Required work: What lines in the listing below hold the string "size"? Please copy them out.

Provided information:

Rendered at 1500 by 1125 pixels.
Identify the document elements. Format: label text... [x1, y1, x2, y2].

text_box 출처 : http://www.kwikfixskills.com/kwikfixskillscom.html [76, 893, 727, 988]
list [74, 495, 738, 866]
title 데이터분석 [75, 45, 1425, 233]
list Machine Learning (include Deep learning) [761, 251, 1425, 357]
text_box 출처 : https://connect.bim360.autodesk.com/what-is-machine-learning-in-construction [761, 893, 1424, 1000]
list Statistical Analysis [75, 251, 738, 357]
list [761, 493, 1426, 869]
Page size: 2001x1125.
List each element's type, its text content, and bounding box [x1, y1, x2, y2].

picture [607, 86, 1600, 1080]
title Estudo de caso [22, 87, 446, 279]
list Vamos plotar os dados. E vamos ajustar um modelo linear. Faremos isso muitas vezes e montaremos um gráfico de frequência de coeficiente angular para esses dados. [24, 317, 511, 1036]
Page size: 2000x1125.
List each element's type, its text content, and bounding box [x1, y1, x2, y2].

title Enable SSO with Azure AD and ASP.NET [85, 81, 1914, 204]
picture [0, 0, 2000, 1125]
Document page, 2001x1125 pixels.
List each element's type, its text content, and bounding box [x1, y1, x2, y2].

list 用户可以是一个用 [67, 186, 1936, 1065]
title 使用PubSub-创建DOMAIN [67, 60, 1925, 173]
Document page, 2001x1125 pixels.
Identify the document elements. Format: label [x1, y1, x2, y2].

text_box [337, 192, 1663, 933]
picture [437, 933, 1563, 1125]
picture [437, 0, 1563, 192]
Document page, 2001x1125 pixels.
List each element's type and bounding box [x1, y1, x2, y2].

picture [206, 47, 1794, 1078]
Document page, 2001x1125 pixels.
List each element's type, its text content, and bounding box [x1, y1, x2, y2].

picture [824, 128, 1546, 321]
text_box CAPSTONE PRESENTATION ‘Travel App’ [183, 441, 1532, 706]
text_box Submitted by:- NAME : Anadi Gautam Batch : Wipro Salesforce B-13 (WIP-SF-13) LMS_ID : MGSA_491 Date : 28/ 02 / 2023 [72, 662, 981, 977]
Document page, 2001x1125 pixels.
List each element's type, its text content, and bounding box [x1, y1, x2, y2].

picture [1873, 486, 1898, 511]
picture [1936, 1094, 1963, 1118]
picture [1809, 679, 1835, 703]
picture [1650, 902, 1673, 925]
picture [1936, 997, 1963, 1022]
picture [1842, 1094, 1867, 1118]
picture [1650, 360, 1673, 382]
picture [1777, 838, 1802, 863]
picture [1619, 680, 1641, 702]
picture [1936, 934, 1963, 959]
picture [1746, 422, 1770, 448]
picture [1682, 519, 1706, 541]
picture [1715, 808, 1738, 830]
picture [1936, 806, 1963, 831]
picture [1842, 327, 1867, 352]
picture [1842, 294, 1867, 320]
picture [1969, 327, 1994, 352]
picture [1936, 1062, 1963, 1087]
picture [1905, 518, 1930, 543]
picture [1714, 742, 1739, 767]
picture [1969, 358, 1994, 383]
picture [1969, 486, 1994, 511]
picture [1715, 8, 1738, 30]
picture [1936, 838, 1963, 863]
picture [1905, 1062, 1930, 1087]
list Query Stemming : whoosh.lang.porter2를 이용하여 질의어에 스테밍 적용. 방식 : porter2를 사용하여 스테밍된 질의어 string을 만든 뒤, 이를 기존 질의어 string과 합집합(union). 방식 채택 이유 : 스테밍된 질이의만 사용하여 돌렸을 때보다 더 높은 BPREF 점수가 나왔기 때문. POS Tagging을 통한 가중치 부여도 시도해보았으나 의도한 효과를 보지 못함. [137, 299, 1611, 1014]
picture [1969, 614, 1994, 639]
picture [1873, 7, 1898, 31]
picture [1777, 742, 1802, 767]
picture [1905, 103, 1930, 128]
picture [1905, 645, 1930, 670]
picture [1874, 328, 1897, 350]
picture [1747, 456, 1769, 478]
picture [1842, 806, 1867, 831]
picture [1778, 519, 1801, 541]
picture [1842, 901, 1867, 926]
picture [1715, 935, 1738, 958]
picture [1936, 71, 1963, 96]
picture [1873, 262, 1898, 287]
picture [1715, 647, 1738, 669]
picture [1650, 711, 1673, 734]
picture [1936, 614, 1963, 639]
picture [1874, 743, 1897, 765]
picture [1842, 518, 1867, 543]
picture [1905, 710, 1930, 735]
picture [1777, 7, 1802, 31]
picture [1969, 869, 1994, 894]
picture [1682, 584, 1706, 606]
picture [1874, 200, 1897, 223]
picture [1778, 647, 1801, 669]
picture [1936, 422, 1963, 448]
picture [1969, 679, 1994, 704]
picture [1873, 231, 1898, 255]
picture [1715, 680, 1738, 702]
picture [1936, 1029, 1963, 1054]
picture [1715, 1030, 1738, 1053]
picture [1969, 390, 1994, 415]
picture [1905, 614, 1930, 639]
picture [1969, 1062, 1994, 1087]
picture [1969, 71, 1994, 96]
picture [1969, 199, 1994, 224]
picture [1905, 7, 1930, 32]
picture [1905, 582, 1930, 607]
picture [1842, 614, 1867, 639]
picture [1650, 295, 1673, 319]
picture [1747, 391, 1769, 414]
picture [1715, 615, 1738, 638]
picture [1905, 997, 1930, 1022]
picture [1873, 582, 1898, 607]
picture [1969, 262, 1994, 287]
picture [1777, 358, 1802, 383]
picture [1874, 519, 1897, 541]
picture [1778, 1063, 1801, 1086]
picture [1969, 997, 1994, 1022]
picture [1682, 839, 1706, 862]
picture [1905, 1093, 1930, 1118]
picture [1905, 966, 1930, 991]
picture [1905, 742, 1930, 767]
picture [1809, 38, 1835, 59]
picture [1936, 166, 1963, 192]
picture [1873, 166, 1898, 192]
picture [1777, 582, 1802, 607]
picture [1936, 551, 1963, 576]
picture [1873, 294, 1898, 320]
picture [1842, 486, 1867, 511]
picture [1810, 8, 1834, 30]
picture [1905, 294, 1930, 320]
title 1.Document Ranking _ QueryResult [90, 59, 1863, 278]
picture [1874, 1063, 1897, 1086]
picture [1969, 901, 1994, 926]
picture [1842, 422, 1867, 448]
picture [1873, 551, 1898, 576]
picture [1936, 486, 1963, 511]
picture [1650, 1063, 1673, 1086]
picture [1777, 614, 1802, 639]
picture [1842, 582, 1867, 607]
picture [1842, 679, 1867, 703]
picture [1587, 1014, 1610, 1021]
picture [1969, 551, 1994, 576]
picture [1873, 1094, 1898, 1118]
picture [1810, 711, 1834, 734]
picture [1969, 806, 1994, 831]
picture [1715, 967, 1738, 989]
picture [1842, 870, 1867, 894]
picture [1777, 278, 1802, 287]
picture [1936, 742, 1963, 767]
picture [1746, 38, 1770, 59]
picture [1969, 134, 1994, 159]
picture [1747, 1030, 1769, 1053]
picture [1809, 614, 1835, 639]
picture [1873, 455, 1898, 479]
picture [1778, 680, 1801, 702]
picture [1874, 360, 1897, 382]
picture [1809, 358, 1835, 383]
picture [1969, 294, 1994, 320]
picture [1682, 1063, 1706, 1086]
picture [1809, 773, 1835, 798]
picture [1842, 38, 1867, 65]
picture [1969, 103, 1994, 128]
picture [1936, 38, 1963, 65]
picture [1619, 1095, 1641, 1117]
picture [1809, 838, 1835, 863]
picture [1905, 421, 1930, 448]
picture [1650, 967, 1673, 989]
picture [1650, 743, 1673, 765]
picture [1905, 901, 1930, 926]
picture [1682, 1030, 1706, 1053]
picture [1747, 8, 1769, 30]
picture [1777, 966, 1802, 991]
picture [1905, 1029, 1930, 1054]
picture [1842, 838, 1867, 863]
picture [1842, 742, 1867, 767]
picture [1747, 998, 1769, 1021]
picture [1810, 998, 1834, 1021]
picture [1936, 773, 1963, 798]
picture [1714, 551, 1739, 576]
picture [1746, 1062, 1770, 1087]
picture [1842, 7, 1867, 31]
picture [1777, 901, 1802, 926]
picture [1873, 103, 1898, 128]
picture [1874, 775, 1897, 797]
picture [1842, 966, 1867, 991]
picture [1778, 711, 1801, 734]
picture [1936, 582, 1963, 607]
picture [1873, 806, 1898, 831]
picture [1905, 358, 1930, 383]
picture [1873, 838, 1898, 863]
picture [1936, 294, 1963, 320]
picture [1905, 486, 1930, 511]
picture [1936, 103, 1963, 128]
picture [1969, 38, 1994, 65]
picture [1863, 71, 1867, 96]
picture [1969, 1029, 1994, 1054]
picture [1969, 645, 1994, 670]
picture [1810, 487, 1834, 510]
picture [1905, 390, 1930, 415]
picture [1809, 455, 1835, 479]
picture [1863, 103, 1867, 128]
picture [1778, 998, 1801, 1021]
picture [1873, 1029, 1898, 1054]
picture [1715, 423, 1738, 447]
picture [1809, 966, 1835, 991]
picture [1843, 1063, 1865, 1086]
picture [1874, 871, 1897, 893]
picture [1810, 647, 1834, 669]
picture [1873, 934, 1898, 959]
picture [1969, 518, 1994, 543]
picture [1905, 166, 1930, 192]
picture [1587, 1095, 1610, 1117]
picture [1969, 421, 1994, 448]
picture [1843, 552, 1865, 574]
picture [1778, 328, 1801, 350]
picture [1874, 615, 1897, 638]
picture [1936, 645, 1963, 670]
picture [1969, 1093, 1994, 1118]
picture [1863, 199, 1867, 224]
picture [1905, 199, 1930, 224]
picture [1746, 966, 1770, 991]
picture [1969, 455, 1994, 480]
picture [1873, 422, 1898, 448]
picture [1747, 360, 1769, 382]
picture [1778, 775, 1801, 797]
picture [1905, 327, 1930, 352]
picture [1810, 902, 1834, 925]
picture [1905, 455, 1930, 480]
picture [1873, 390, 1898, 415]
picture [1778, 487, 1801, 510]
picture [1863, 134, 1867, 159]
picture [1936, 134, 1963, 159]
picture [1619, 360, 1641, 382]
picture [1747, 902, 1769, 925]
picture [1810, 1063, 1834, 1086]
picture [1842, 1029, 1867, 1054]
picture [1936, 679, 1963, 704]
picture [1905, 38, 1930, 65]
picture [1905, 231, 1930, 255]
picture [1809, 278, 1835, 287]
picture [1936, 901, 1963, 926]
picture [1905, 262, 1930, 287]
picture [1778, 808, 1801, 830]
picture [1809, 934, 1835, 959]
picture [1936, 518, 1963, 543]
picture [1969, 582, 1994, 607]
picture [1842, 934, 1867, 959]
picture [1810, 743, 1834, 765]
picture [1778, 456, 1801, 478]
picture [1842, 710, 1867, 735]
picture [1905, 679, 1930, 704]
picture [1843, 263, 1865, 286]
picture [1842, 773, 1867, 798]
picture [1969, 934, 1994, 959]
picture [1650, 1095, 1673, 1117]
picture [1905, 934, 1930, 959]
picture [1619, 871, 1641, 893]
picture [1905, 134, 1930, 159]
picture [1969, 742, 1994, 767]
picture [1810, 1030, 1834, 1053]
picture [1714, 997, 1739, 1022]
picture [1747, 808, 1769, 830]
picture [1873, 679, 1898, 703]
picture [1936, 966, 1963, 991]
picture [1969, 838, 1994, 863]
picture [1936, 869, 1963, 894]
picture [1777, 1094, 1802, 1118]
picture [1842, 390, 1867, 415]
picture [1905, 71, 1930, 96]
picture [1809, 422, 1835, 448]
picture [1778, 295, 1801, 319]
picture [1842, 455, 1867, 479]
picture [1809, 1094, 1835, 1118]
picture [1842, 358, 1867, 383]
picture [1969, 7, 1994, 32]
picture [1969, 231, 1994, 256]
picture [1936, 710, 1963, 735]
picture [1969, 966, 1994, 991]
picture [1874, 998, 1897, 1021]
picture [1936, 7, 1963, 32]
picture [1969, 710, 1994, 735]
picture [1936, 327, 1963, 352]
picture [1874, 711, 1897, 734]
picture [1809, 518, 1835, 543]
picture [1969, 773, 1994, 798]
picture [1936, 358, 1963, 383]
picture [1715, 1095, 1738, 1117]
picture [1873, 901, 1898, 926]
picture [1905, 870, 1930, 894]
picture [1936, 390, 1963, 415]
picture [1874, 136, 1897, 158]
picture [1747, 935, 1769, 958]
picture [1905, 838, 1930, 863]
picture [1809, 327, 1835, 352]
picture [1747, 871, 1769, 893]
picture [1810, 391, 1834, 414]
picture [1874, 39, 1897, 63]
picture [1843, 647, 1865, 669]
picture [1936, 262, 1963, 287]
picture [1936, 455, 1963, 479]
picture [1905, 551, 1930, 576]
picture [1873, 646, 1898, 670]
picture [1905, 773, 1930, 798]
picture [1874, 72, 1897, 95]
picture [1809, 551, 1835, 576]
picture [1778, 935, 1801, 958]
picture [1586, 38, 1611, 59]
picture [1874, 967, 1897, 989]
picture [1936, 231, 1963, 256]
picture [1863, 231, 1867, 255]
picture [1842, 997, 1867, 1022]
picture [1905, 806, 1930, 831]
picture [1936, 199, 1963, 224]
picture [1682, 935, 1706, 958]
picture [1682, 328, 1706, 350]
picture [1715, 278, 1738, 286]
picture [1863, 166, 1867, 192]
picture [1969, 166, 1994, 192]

Result of this task:
Page size: 2001x1125.
Page size: 2000x1125.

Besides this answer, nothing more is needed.